Monday, March 4, 2013

A Novella Accepted

Excitement of the week, the month, the year so far.
Timmi Duchamp at Aqueduct Press has officially bought my novella, "Spring In Geneva."
It’s a 25K word riff on Frankenstein in which the fictional life-creation experiment in the novel turns out real, masterminded by Byron and Percy  Shelley, wanting to produce a superhuman (as in Percy Shelley's idea that poets legislate for the world.)
The story involves Mary Shelley in person, along with a rehabbed version of the Monster, a Swiss banker’s son, some steampunkish parts and a good deal of swash and buckle in the environs of Geneva.  Byron has a cameo as the master-villain, in which he very nearly ran away with the whole story.
I had enormous fun writing this, not least because I got to use such outrageous cliches as "nether garments" and lines like, "'I have ruined all!'" There was also the swash and buckle: ambushes and sword-fights,  Swiss bankers threatening Byron, and a hommage to Nikola Tesla as well as the author of Frankenstein itself.
The story will come out as a standalone novella in Aqueduct's Conversation Pieces line, in both print and e-versions, somewhere around August 2013. In the  meantime, I hope to do a couple more blogs here, and maybe share around a couple of preview pieces. Just as a start, here's two of the pix I used for thinking points in the writing process.
Mont Blanc, a thematic if slight presence in the story, from Mont Saleve, which had a bigger part, just outside Geneva.

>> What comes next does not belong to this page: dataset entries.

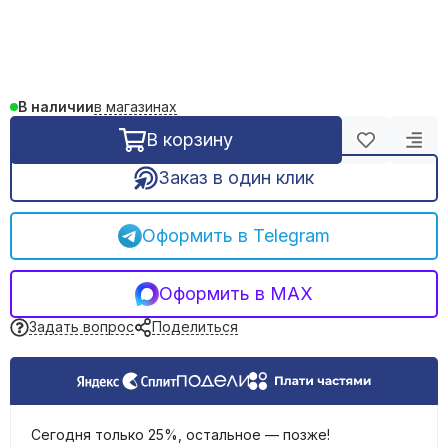
Подрозетники
Клеммы, шины, блоки зажимов
Наконечники, гильзы
Расходники для пайки
в магазинах
В наличии
Стяжки нейлоновые, хомуты
Силовые разъемы
В корзину
Устройства подачи команд и сигналов
Заказ в один клик
Удлинители, тройники, сетевые фильтры
Штекеры, переходники
Звонки дверные
Оформить в Telegram
Кипятильники
Оформить в MAX
Задать вопрос
Поделиться
Сегодня только 25%, остальное — позже!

 And Mary S herself, my favourite image of her, which I much prefer to the somewhat saccharine portrait with the books and black gear, painted around 1838. I haven't been able to find the provenance for this one, but it's clearly earlier, and it has a lot more steel showing than the later portrait.


This sketch more strongly suggests that she was a redoubtable lady, and I also had a lot of fun writing her like that.